[PATCH] sched: support dynamiQ cluster

Fri Mar 30 05:34:31 PDT 2018

Hi Morten,

On 29 March 2018 at 14:53, Morten Rasmussen <morten.rasmussen at arm.com> wrote:
> On Wed, Mar 28, 2018 at 09:46:55AM +0200, Vincent Guittot wrote:
>> Arm DynamiQ system can integrate cores with different micro architecture
>> or max OPP under the same DSU so we can have cores with different compute
>> capacity at the LLC (which was not the case with legacy big/LITTLE
>> architecture). Such configuration is similar in some way to ITMT on intel
>> platform which allows some cores to be boosted to higher turbo frequency
>> than others and which uses SD_ASYM_PACKING feature to ensures that CPUs with
>> highest capacity, will always be used in priortiy in order to provide
>> maximum throughput.
>>
>> Add arch_asym_cpu_priority() for arm64 as this function is used to
>> differentiate CPUs in the scheduler. The CPU's capacity is used to order
>> CPUs in the same DSU.
>>
>> Create sched domain topolgy level for arm64 so we can set SD_ASYM_PACKING
>> at MC level.
>>
>> Some tests have been done on a hikey960 platform (quad cortex-A53,
>> quad cortex-A73). For the test purpose, the CPUs topology of the hikey960
>> has been modified so the 8 heterogeneous cores are described as being part
>> of the same cluster and sharing resources (MC level) like with a DynamiQ DSU.
>>
>> Results below show the time in seconds to run sysbench --test=cpu with an
>> increasing number of threads. The sysbench test run 32 times
>>
>>              without patch     with patch    diff
>> 1 threads    11.04(+/- 30%)    8.86(+/- 0%)  -19%
>> 2 threads     5.59(+/- 14%)    4.43(+/- 0%)  -20%
>> 3 threads     3.80(+/- 13%)    2.95(+/- 0%)  -22%
>> 4 threads     3.10(+/- 12%)    2.22(+/- 0%)  -28%
>> 5 threads     2.47(+/-  5%)    1.95(+/- 0%)  -21%
>> 6 threads     2.09(+/-  0%)    1.73(+/- 0%)  -17%
>> 7 threads     1.64(+/-  0%)    1.56(+/- 0%)  - 7%
>> 8 threads     1.42(+/-  0%)    1.42(+/- 0%)    0%
>>
>> Results show a better and stable results across iteration with the patch
>> compared to mainline because we are always using big cores in priority whereas
>> with mainline, the scheduler randomly choose a big or a little cores when
>> there are more cores than number of threads.
>> With 1 thread, the test duration varies in the range [8.85 .. 15.86] for
>> mainline whereas it stays in the range [8.85..8.87] with the patch
>
> Using ASYM_PACKING is essentially an easier but somewhat less accurate
> way to achieve the same behaviour for big.LITTLE system as with the
> "misfit task" series that been under review here for the last couple of
> months.

I think that it's not exactly the same goal although if it's probably
close but ASYM_PACKING ensures that the maximum compute capacity is
used.

>
> As I see it, the main differences is that ASYM_PACKING attempts to pack
> all tasks regardless of task utilization on the higher capacity cpus
> whereas the "misfit task" series carefully picks cpus with tasks they
> can't handle so we don't risk migrating tasks which are perfectly

That's one main difference because misfit task will let middle range
load task on little CPUs which will not provide maximum performance.
I have put an example below

> suitable to for a little cpu to a big cpu unnecessarily. Also it is
> based directly on utilization and cpu capacity like the capacity
> awareness we already have to deal with big.LITTLE in the wake-up path.
> Furthermore, it should work for all big.LITTLE systems regardless of the
> topology, where I think ASYM_PACKING might not work well for systems
> with separate big and little sched_domains.

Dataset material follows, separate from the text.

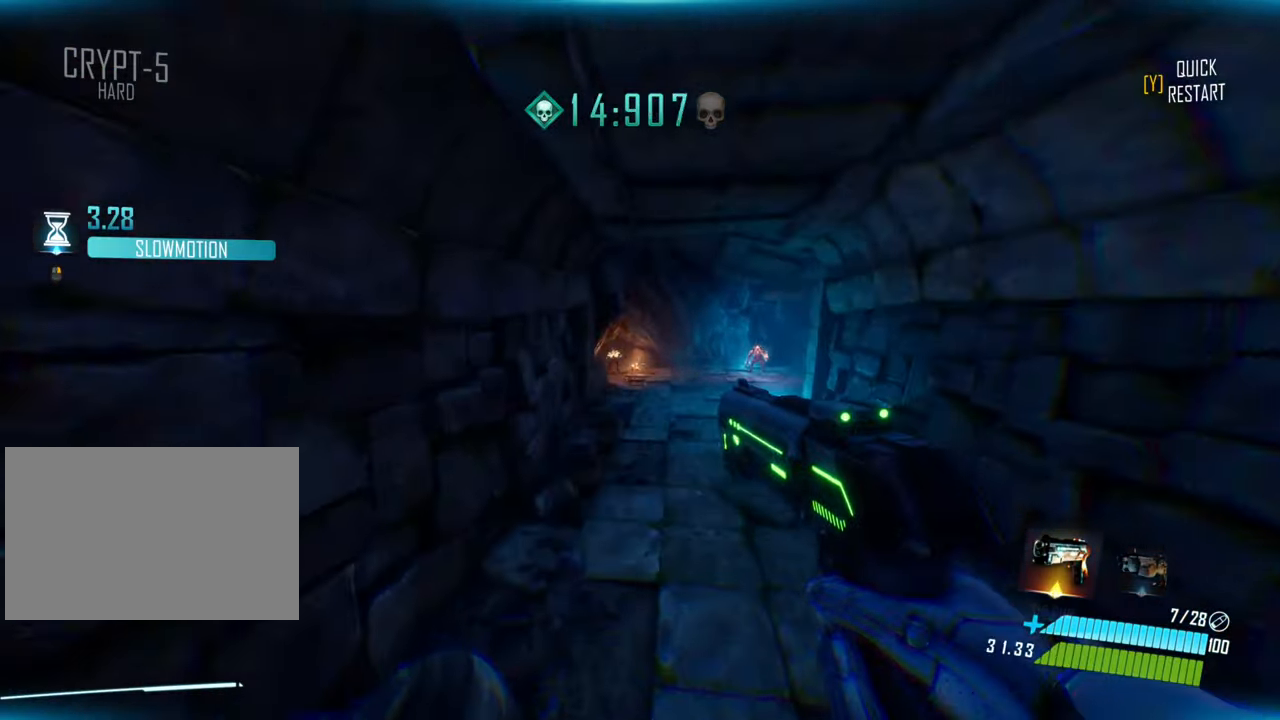
{"keys": ["w"], "events": [[17, "shift", "up"], [17, "space", "up"], [100, "a", "down"], [284, "a", "up"]]}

I haven't look in details if ASYM_PACKING can work correctly on legacy
big/little as I was mainly focus on dynamiQ config but I guess that
might also work

>
> Have to tried taking the misfit patches for a spin on your setup? I
> expect them give you the same behaviour as you report above.

So I have tried both your tests and mine on both patchset and they
provide same results which is somewhat expected as the benches are run
for several seconds.
In other to highlight the main difference between misfit task and
ASYM_PACKING, I have reused your test and reduced the number of
max-request for sysbench so that the test duration was in the range of
hundreds ms.

Hikey960 (emulate dynamiq topology)
       min         avg(stdev)          max
misfit 0.097500    0.114911(+- 10%)    0.138500
asym   0.092500    0.106072(+-  6%)    0.122900

In this case, we can see that ASYM_PACKING is doing better( 8%)
because it migrates sysbench threads on big core as soon as they are
available whereas misfit task has to wait for the utilization to
increase above the 80% which takes around 70ms when starting with an
utilization that is null

Regards,
Vincent

>
> Morten